Unfortunately, the key to making it in the restaurant world occasionally ends up on somebody else’s key chain. This is the context of reality that Sixth Avenue’s Glenwood Sandwich Shop has finally found itself operating within, after weathering more than its fair share of misfortunes over the years and consistently emerging no worse for the wear. Since 1946, it has survived two electric fires without the aid of insurance, including one in 1981 that destroyed the restaurant’s interior, as well as the kind of flooding from First Creek that owner Lillian Pritchett swears had people navigating the road in boats. Forces of nature, however, Glenwood can handle; Pritchett says that it’s the nearby Interstate she’s worried about. The restaurant is awaiting instructions from the state to close due to impending I-40 construction.
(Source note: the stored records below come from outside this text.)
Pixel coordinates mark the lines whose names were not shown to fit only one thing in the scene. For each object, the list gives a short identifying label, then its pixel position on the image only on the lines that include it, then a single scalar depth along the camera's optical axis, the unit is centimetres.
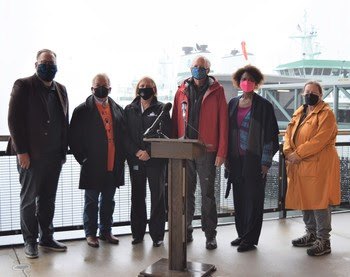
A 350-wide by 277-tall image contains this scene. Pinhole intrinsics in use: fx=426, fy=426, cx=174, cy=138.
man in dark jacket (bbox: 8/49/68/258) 316
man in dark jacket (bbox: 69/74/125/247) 348
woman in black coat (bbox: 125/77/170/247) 348
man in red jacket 342
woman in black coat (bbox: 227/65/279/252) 343
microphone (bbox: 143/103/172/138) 289
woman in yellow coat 340
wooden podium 280
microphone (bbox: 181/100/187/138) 289
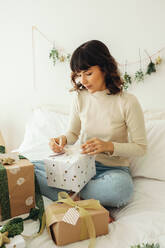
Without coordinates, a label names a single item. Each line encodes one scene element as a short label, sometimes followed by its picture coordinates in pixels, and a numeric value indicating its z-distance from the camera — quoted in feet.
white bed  2.64
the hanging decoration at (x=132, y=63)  4.97
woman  3.44
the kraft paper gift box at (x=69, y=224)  2.55
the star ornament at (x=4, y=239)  2.30
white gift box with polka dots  3.13
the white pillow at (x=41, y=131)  4.87
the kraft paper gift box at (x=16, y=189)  2.85
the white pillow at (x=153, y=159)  4.24
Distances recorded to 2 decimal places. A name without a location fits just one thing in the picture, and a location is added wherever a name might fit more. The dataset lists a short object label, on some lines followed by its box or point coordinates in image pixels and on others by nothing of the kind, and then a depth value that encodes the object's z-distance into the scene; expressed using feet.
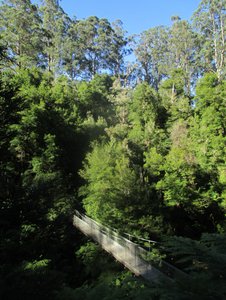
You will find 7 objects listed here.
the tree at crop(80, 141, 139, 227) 54.19
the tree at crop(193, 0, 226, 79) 94.58
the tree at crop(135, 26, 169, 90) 129.59
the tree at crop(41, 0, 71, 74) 123.13
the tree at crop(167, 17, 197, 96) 110.52
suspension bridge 30.98
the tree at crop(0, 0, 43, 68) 104.83
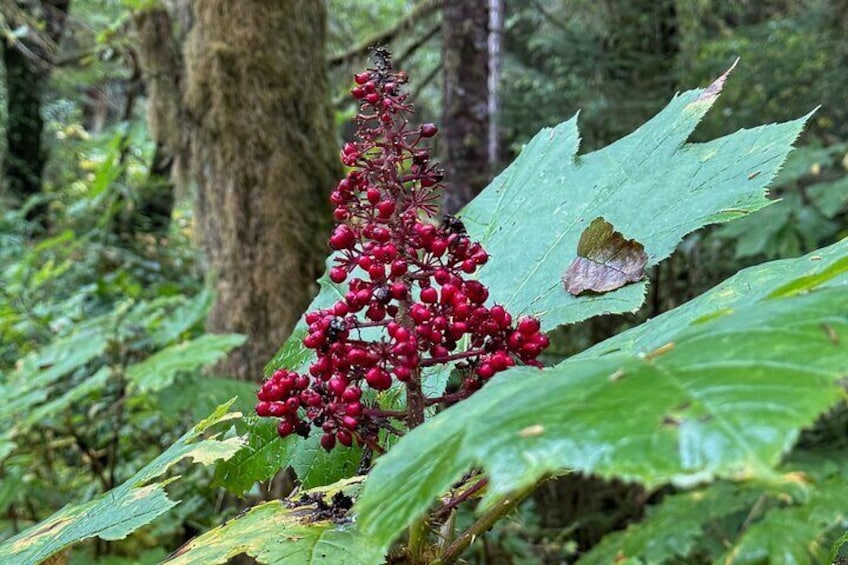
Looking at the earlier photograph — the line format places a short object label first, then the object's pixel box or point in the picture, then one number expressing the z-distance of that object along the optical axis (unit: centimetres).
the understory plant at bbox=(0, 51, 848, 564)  41
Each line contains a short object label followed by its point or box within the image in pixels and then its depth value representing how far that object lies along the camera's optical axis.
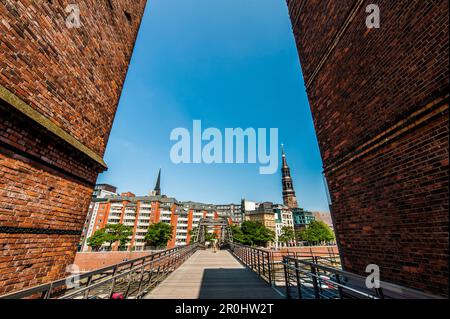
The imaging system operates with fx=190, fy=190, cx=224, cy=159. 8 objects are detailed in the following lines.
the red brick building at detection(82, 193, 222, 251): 57.31
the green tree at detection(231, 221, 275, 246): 45.53
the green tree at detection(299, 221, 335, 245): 56.64
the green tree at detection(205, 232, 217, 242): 49.36
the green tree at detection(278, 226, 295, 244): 59.91
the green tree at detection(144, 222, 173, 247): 45.27
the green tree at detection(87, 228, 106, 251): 42.95
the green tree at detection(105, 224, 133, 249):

“I don’t know when. They say it’ll be within the year,” Pritchett says. “We’ll close unless he [son James] can find somewhere else right around here. You know, I can’t do this much longer.”

It’s analogous to the situation that Louis’, the 47-year-old drive-in Italian restaurant, found itself in a few years back when designs for the new I-640 off-ramp cut straight through the original establishment on Old Broadway. Louis moved into a nearby building and has done well since, but Pritchett raises a good question: Where does a restaurant draw the line between flexibility and standing its ground? When is enough enough?

There are still a few stoic restaurant owners out there who would answer the latter question with “never.” Harold Shersky of Harold’s Kosher Style Food Center, established in 1948 on Gay Street, turned 85 Sunday a week ago and has no intentions of shutting his deli’s doors anytime soon.

Sandy Adams, an employee who began working at Harold’s with her mother at age 13, explains, “He and [Harold’s late wife] Addie have always made customers feel welcome and had that attitude about them that everybody was somebody. I think you have to do that if you’re going to stay in the restaurant business this long, and Harold says he’s going to stay right here until he dies.”